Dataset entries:
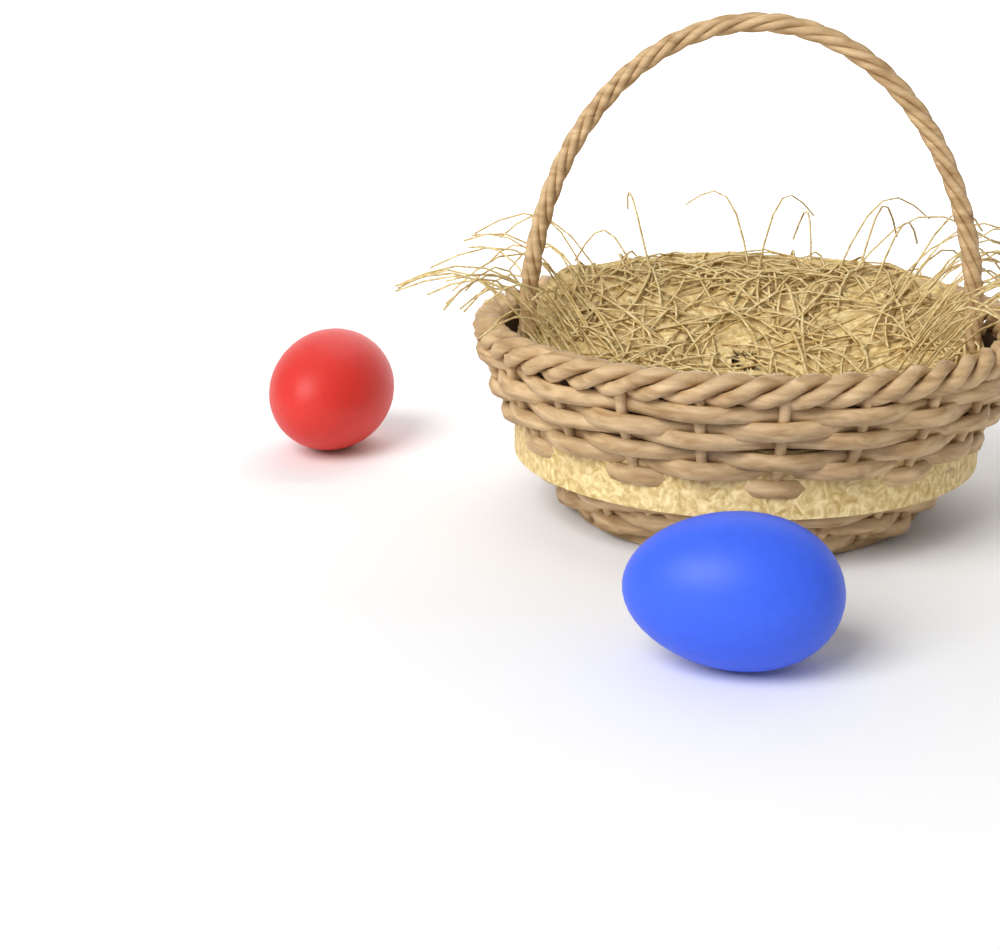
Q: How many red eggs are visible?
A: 1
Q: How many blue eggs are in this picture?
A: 1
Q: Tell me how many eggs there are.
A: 2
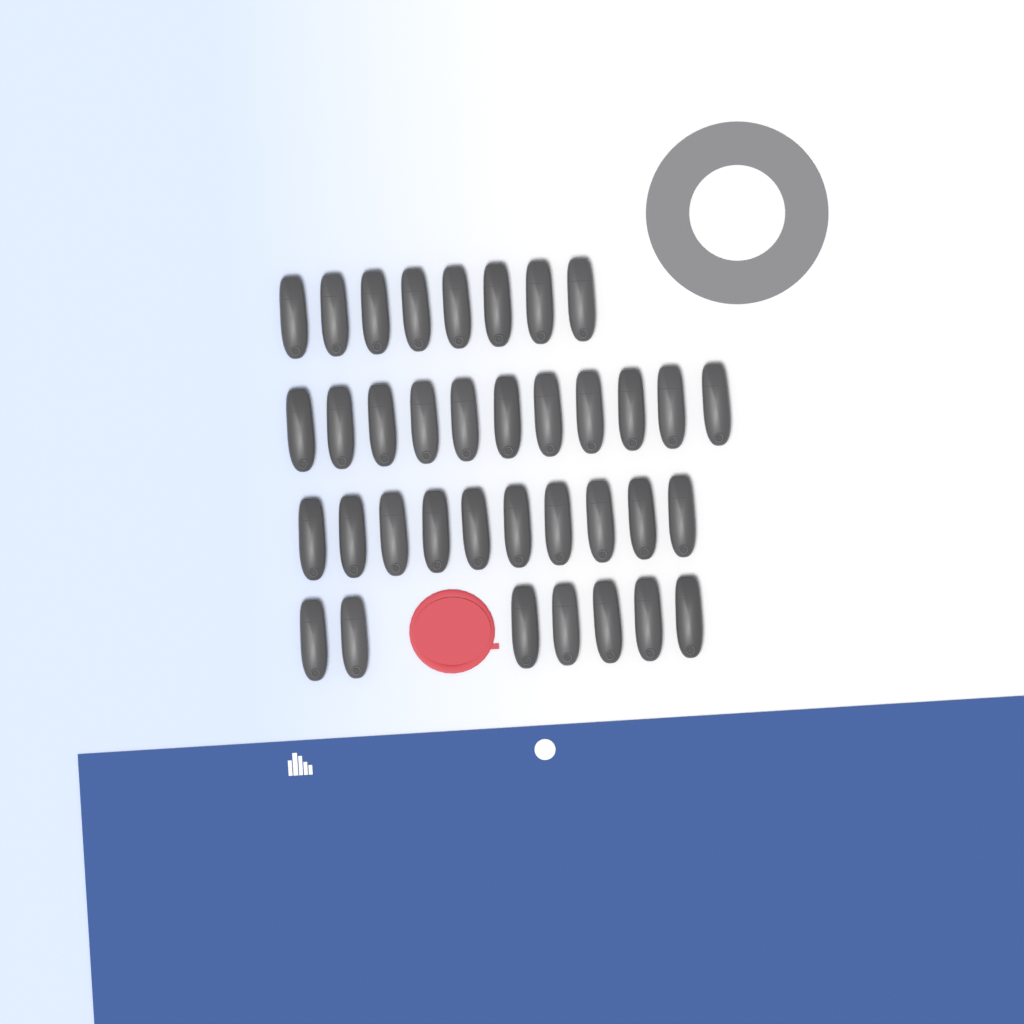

* _GIVEN REQUEST_
Display each line of the material above that contains the string "many". Case matters.

* _TASK OUTPUT_
Q: How many red eggs are visible?
Q: How many blue eggs are in this picture?
Q: Tell me how many eggs there are.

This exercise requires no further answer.